Le monde est à un tournant majeur et peu de gens s'en rendent compte. La situation n'a jamais été aussi critique depuis une cinquantaine d'années. En 1971, nous étions dans une situation similaire. À l'époque, seule la Chine avait anticipé les conséquences de la décision de Nixon de fermer la fenêtre d'or.

En août 1971, Le Quotidien du Peuple, l'organe de presse officiel du gouvernement chinois, écrivait :

"Ces mesures impopulaires reflètent la gravité de la crise économique américaine et le déclin du système capitaliste."

"Cela marque l'effondrement du système monétaire capitaliste avec le dollar américain comme support"

"La nouvelle politique économique de Nixon ne pourra sortir les États-Unis de la crise financière et économique."

"Cette politique est destinée à escroquer les travailleurs américains et à déplacer l'aggravation de la crise économique financière et monétaire américaine vers d'autres pays."

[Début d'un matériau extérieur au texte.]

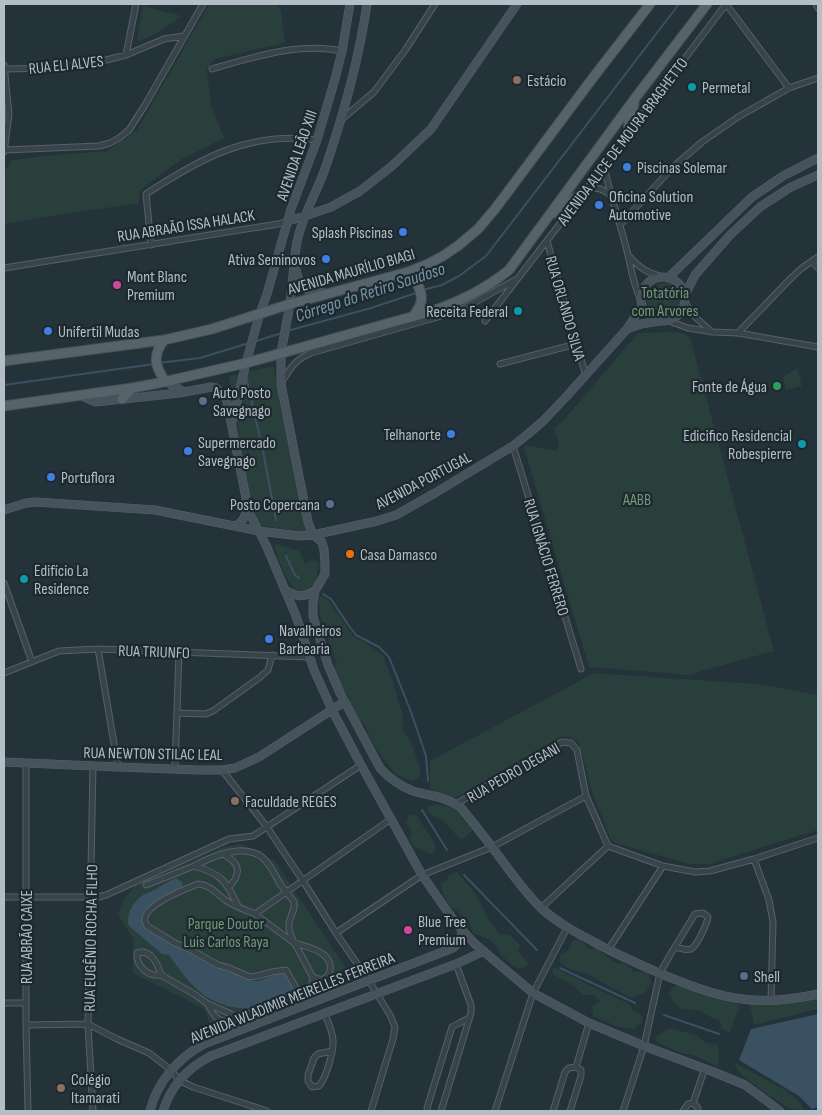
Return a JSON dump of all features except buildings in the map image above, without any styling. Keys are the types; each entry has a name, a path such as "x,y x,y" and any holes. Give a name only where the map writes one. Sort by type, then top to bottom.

La décadence et le déclin du système capitaliste

Il y a presque 50 ans, la Chine avait prédit "la décadence et le déclin de l'ensemble du système capitaliste".

Un demi-siècle plus tard, le dollar a perdu 98% en termes réels, c'est-à-dire par rapport à l'or. Contre la plupart des devises papier, le dollar s'est également effondré. Par rapport au franc suisse par exemple, le billet vert a perdu 80% depuis 1971.

En 1971, la dette américaine s'élevait à 400 milliards $ contre 22 000 milliards $ aujourd'hui, soit une "simple" multiplication par 55. Le PIB des États-Unis était de 1 200 milliards $ en 1971 contre 20 000 milliards $ aujourd'hui. L'augmentation x55 de la dette américaine au cours des 48 dernières années n'a engendré qu'une augmentation x17 du PIB.

L'économie américaine tourne à sec, ce qui n'est pas étonnant puisque l'impression massive de papier-monnaie sans valeur ne peut créer aucune richesse réelle, mais seulement une richesse virtuelle.

Les États-Unis ne sont pas les seuls dans cette situation. La suppression de la garantie en or du dollar en 1971 a donné le droit à tous les pays d'imprimer de l'argent et d'étendre le crédit.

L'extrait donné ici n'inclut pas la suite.